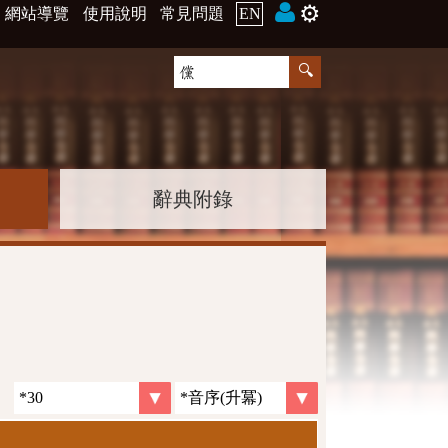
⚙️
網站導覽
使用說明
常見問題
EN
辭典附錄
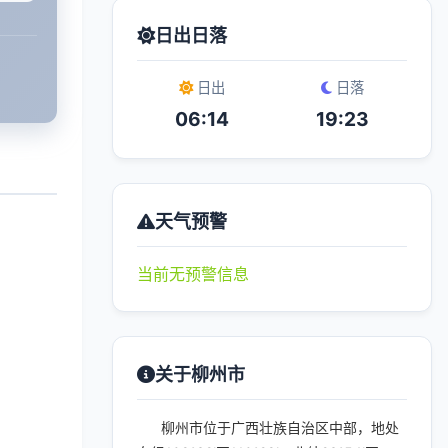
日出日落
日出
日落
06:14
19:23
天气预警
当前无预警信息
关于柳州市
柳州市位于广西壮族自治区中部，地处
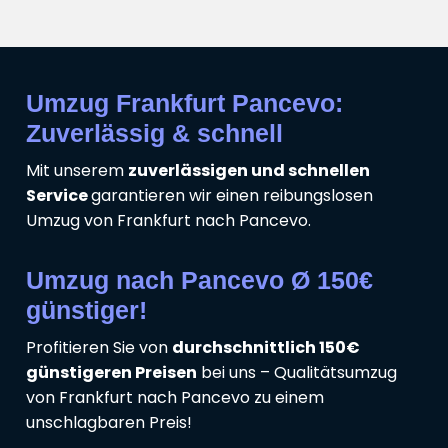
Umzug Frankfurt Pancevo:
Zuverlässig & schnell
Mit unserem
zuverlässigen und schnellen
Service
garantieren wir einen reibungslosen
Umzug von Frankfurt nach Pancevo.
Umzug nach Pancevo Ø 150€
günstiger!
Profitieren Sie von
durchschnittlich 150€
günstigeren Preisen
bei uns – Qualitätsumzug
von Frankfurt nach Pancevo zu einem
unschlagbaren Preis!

⁂

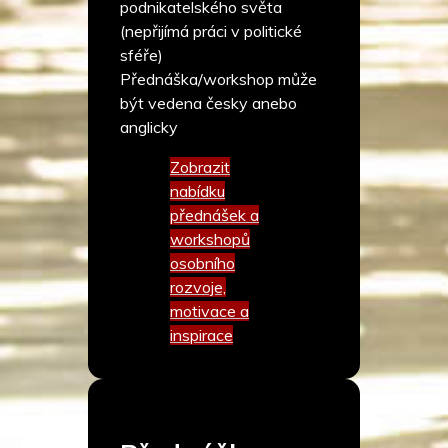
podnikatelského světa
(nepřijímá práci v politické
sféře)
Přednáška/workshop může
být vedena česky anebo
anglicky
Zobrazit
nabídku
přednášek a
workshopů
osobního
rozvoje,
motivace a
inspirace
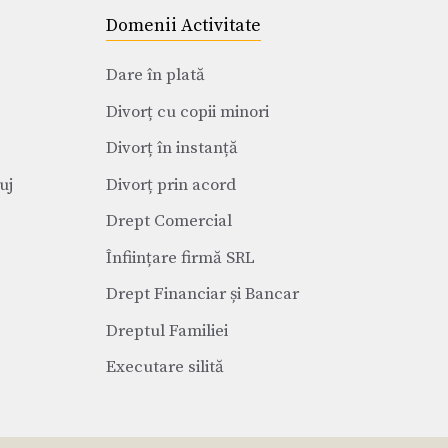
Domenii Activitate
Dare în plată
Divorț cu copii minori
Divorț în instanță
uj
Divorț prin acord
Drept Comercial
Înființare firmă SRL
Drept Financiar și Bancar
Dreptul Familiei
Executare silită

⁂

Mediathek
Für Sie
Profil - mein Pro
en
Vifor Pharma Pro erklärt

⁂

Show every line of the listing that includes the word "Divorț".

Divorț cu copii minori
Divorț în instanță
Divorț prin acord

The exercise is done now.